The Boeing XB-55 (company designation Model 474) was a proposed Boeing aircraft designed to be a strategic bomber. The XB-55 was intended to be a replacement for the Boeing B-47 Stratojet in United States Air Force (USAF) service.

==Design and development==
The XB-55 concept was contained in a Request for Proposal (RFP) issued by the United States Air Force in October 1947, two months before the first flight of the XB-47 prototype. Several United States manufacturers responded to the RFP. Boeing was selected from among this group and given a contract on 1 July 1948 to conduct further engineering studies. Boeing's initial approach was to mount four turboprop engines on an airframe similar to its B-47: the wing would have less sweepback; the Allison T40-A-2 engines would drive three-blade contra-rotating propellers, i.e., six blades per engine; the engines were to be mounted in nacelles hung from the wings, two per side; the landing gear was to be similar to the B-47's tandem gear with outriggers retracting into the outboard engine nacelles. The XB-55 had a projected top speed of 490 mph and a cruising speed of 435 mph, with a maximum weight of 153000 lb, a wingspan of 135 ft, and length of 118.9 ft.

There was a major disagreement between the engine manufacturer and the propeller manufacturer over whether the Allison T40-A-2 driveshaft was strong enough to take the forces caused at high revolutions per minute of the propellers. Allison was predicting that it would be at least four years before a successful powerplant would be delivered. In October 1948, a conference in Dayton, Ohio was addressing the problems of the XB-55 when it was proposed over lunch that the XB-52 (Boeing Model 464), which until that point had been planned with turboprop engines, could be equipped with the forthcoming Pratt & Whitney J57 turbojet engines. Within a week, it was clear that not only would the XB-52 outperform the XB-55, it could be flying at least a year before the XB-55 could be expected to have reliable engines. Also bearing on the decision to abandon the XB-55 program were government funding constraints and the growing realization that the B-47 was becoming more successful than first projected. On 29 January 1949, the Air Materiel Command was directed to cancel the Boeing XB-55 contract.

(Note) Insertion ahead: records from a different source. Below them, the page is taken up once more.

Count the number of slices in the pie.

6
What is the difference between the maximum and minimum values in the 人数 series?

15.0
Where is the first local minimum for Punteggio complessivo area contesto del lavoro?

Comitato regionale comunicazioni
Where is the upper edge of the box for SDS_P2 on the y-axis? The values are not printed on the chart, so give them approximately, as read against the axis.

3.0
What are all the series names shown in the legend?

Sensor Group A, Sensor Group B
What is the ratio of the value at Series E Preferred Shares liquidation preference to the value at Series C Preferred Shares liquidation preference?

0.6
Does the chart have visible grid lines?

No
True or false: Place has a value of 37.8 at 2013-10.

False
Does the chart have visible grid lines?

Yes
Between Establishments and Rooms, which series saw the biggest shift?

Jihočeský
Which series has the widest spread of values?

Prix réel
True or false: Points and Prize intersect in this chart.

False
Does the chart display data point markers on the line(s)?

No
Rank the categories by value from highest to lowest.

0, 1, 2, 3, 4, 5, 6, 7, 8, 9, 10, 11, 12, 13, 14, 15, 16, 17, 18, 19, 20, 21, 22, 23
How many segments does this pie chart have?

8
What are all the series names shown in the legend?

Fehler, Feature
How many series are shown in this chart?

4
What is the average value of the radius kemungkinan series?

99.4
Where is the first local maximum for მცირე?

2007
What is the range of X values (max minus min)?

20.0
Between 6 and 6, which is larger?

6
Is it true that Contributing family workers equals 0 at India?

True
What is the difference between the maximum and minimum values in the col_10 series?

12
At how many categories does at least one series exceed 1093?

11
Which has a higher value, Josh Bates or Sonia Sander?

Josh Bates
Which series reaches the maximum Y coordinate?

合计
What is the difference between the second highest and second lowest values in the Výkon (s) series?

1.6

Under a revised contract, the Boeing Project 474 was converted into the Boeing Project 479, which included a study of using six J40 turbojet engines in place of the turboprops on a similar wing platform, but with a thicker root section. Work on detailed engineering and mockup construction was canceled, although Boeing was contracted to continue conceptual studies and wind tunnel investigations. These studies proved valuable in development of the Boeing B-52 Stratofortress, which first flew on 15 April 1952.

The XB-55 project did not result in construction of a prototype.